*Source information*

--------------------------------

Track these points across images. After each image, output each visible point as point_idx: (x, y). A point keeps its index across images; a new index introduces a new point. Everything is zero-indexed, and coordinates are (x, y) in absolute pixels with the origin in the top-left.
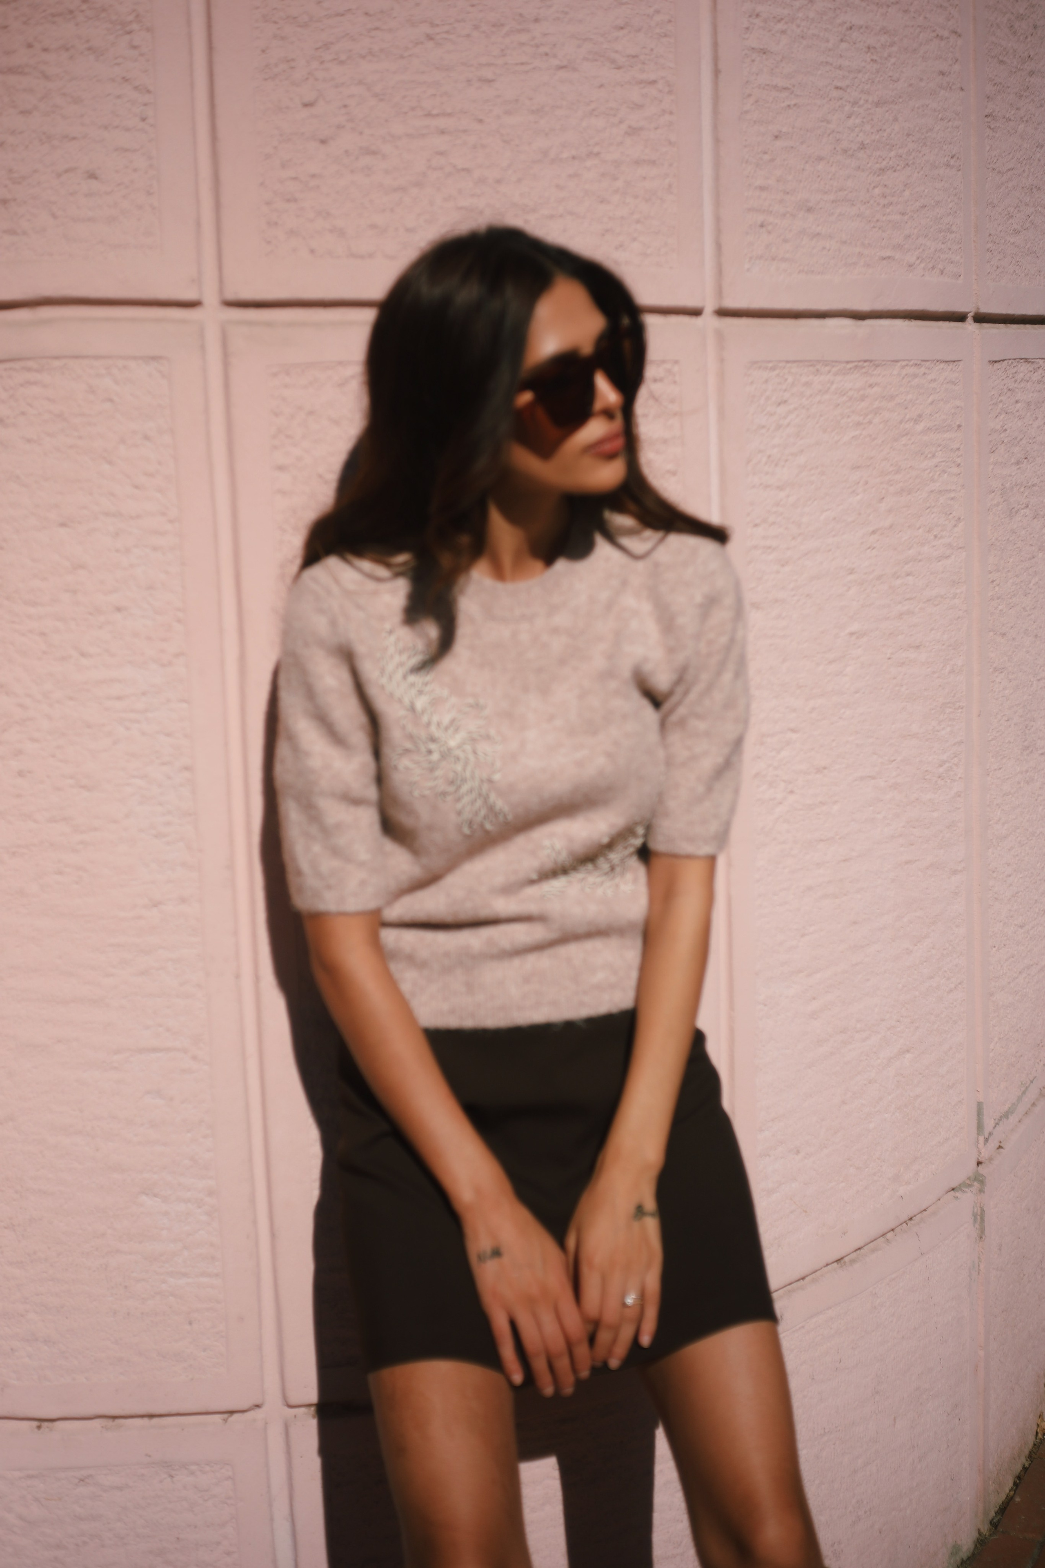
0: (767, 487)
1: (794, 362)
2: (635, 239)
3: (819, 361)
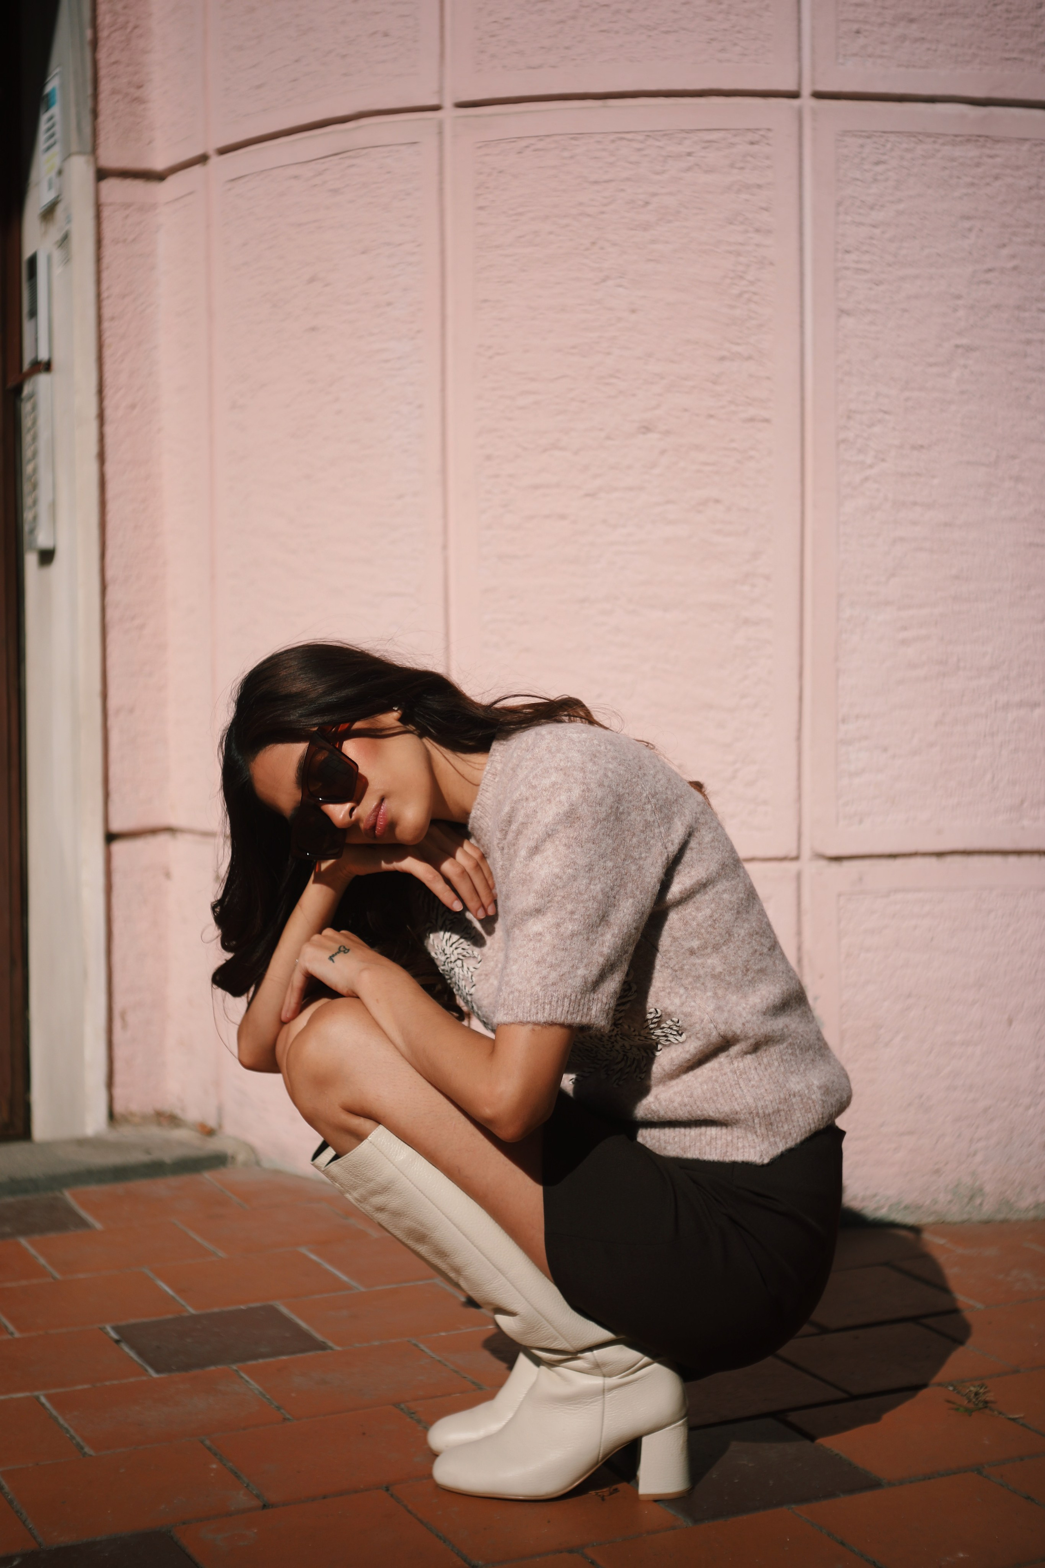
0: (861, 224)
1: (892, 132)
2: (735, 44)
3: (920, 133)
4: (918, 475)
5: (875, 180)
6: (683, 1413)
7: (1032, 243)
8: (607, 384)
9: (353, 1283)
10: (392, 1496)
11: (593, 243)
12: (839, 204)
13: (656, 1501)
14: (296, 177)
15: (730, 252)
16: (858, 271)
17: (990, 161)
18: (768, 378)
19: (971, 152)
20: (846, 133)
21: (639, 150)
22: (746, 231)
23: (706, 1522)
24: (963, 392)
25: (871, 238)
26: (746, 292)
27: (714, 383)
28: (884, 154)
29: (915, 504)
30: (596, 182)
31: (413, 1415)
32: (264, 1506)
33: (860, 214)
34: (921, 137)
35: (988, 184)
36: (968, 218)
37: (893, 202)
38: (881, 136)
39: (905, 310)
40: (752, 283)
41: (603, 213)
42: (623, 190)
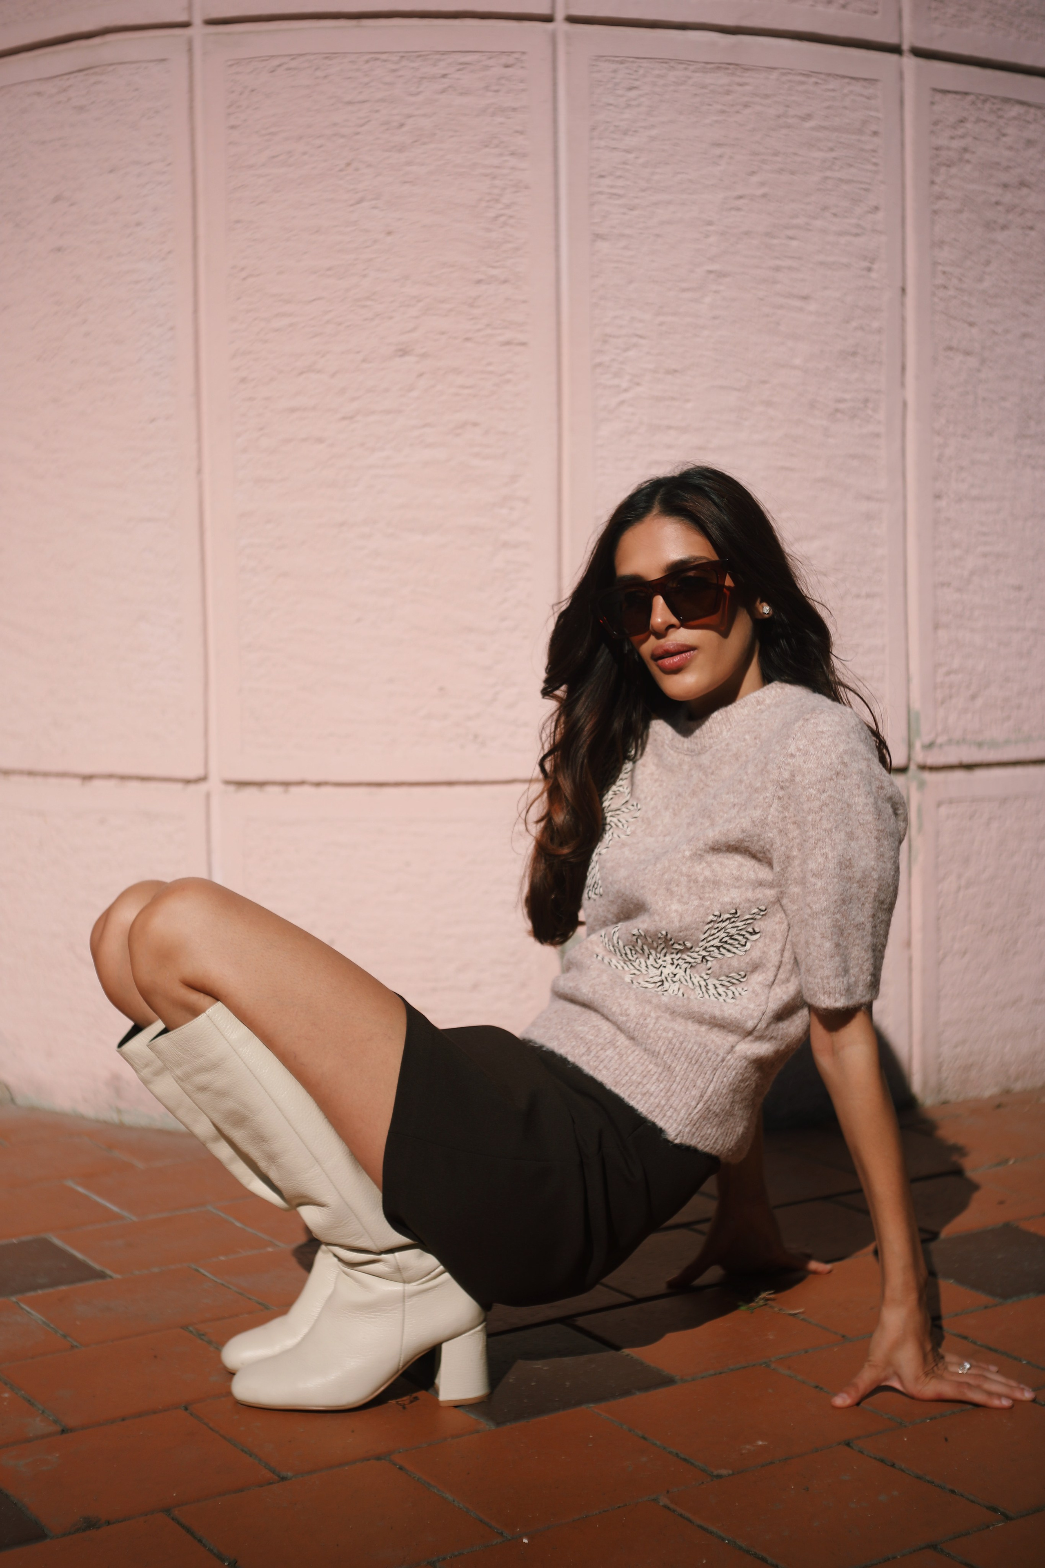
0: (614, 149)
1: (644, 58)
3: (672, 60)
4: (673, 399)
5: (629, 106)
6: (482, 1318)
7: (781, 171)
8: (364, 307)
9: (125, 1213)
10: (191, 1414)
11: (348, 164)
12: (594, 129)
13: (456, 1407)
14: (39, 94)
15: (486, 175)
16: (613, 195)
17: (739, 88)
18: (524, 302)
19: (721, 79)
20: (599, 57)
21: (394, 71)
22: (501, 155)
23: (508, 1424)
24: (715, 318)
25: (625, 163)
26: (501, 215)
27: (471, 306)
28: (636, 80)
29: (669, 427)
30: (350, 103)
31: (203, 1337)
32: (63, 1431)
33: (614, 139)
34: (672, 64)
35: (738, 112)
36: (719, 145)
37: (645, 128)
38: (632, 62)
39: (658, 236)
40: (508, 206)
41: (358, 134)
42: (377, 111)
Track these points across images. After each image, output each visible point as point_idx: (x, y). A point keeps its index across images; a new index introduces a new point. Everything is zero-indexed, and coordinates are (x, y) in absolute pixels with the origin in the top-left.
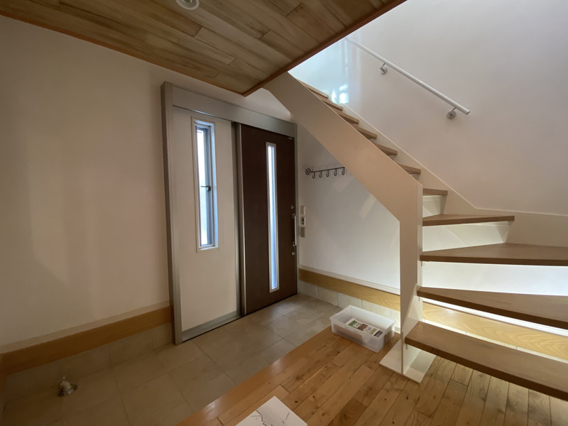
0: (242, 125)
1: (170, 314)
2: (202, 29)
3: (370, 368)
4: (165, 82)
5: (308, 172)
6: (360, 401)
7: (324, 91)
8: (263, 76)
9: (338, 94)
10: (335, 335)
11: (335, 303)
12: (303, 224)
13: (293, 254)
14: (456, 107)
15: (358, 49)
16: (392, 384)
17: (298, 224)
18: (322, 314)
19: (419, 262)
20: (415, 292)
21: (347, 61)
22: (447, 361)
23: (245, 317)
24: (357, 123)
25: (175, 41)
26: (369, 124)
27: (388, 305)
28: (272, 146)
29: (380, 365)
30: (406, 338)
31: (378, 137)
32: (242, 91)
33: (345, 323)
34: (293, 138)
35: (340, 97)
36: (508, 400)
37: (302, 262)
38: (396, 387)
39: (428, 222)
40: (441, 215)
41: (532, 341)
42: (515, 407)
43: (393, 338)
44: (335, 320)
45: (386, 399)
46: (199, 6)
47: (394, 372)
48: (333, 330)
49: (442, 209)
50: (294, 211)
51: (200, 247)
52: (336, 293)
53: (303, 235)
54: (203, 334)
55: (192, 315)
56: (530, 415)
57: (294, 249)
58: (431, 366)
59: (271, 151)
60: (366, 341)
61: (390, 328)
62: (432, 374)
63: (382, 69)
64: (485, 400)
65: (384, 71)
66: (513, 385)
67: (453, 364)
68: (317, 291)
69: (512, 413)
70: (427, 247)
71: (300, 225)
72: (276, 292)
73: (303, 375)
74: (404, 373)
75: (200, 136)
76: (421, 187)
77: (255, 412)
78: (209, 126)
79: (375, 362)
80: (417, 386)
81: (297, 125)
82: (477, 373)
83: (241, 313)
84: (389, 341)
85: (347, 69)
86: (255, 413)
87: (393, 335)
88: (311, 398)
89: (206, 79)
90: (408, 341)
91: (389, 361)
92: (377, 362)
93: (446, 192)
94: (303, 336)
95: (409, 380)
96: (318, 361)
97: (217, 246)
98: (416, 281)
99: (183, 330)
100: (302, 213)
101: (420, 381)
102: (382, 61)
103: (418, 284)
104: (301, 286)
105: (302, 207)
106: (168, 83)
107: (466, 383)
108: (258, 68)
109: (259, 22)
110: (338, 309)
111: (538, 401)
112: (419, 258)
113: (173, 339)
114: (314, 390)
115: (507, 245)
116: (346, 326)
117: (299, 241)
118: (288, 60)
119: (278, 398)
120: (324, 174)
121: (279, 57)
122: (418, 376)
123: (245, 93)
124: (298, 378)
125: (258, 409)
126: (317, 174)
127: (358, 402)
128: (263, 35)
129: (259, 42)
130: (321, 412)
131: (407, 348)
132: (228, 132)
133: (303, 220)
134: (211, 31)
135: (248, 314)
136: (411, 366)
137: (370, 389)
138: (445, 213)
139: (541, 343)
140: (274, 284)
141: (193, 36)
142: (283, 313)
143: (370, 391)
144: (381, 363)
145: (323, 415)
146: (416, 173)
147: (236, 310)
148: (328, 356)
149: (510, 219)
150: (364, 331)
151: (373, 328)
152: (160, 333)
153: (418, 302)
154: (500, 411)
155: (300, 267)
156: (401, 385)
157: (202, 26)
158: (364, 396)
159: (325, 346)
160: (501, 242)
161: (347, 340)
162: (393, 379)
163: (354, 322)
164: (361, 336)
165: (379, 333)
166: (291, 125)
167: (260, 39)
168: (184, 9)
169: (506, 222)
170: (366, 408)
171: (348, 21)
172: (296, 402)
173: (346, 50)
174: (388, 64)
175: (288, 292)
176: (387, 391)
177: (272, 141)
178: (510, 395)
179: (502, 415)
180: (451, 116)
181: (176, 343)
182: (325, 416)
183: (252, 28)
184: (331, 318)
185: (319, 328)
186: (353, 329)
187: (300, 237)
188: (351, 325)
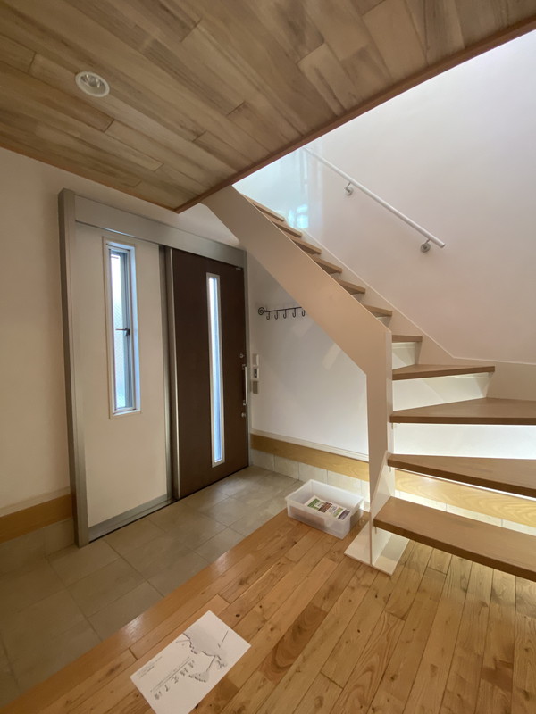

--------------------------------

*Problem requirements*
Print only what lies in the material above starting at the line with "30: (406, 338)" and ending at the line with "46: (199, 6)", every line exactly as given.

*Answer section*
30: (406, 338)
31: (378, 137)
32: (242, 91)
33: (345, 323)
34: (293, 138)
35: (340, 97)
36: (508, 400)
37: (302, 262)
38: (396, 387)
39: (428, 222)
40: (441, 215)
41: (532, 341)
42: (515, 407)
43: (393, 338)
44: (335, 320)
45: (386, 399)
46: (199, 6)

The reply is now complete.